Ransomware Insights: What is my ransomware risk profile? This offering provides clients with insights to better understand, measure, and manage ransomware as a business risk. It models potential attack severity, pinpoints potential vulnerabilities, and identifies areas of improvement for insurance underwriting. This includes analysis on both historical and recent ransomware events. Clients can also tap into thought leadership resources, review potential vendors, and browse best practices – all in one central location.
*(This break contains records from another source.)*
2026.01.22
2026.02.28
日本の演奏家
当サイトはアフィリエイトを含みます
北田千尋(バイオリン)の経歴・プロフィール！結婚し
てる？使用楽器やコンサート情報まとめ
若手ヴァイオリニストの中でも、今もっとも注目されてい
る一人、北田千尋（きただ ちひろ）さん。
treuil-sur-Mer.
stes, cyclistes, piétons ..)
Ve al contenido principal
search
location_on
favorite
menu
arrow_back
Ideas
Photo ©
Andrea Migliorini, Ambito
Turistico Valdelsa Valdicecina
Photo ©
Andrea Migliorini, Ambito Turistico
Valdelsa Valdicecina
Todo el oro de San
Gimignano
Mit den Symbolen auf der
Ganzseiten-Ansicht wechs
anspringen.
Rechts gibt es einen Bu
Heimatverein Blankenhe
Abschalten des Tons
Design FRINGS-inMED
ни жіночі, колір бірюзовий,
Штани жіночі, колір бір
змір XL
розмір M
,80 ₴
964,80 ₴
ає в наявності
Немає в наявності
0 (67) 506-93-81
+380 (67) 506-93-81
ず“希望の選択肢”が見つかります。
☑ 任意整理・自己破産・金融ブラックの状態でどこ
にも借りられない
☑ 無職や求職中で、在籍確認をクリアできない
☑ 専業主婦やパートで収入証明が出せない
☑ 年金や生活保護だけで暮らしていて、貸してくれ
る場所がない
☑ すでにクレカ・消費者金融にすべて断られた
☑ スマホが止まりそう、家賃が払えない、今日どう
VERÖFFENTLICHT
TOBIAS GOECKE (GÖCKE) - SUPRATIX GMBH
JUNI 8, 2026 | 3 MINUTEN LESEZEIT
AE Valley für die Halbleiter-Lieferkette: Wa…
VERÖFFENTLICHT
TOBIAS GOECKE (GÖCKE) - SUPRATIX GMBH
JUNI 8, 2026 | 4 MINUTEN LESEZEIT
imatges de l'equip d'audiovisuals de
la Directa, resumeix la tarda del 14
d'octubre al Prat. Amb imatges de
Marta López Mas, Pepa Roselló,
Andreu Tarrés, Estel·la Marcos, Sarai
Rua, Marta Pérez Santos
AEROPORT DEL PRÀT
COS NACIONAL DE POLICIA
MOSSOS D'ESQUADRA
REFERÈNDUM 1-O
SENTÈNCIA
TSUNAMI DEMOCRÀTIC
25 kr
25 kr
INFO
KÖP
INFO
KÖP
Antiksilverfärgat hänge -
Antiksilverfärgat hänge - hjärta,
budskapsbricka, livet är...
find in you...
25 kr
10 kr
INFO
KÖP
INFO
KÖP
Ransomware Incident Response Planning: Have you created a thorough incident response plan specific to ransomware? It is critical to develop a comprehensive incident response plan that enables organizations to prepare for, detect, respond to, and recover from a ransomware incident. This offering includes the identification of key stakeholders and their roles/responsibilities; development of response guidelines, procedures, and processes; establishment of event tracking; execution of detailed tabletop exercises; analysis of the financial impact of a ransomware incident; and identification and assessment of vulnerabilities in the plan itself. In collaboration with your counsel, we can help develop and implement a sanctions compliance program.

Cyber Insurance: Have you evaluated your cyber policy? Marsh can help design a cyber insurance program with comprehensive coverage for ransom payments and associated costs. Cyber policies may also include preparation and response support (such as resources for clients on incident response planning, employee training, legal and forensics, and breach notification services), as well as balance-sheet protection for first- and third-party costs and liabilities (lost revenue and extra expenses, regulatory fines and penalties, data and hardware restoration and repair, and reputational harm).

Our cyber risk and insurance specialists are available to help you prepare in advance for a potential ransomware attack by assessing your readiness and building a complete response plan. We can also help you craft a cyber policy designed to provide broad coverage for cyber and technology risks that includes ransomware.

Ransomware can seem overwhelming and how to best respond can be confusing – we get it. We’ve helped clients across industries and around the world prepare for and respond to the unexpected.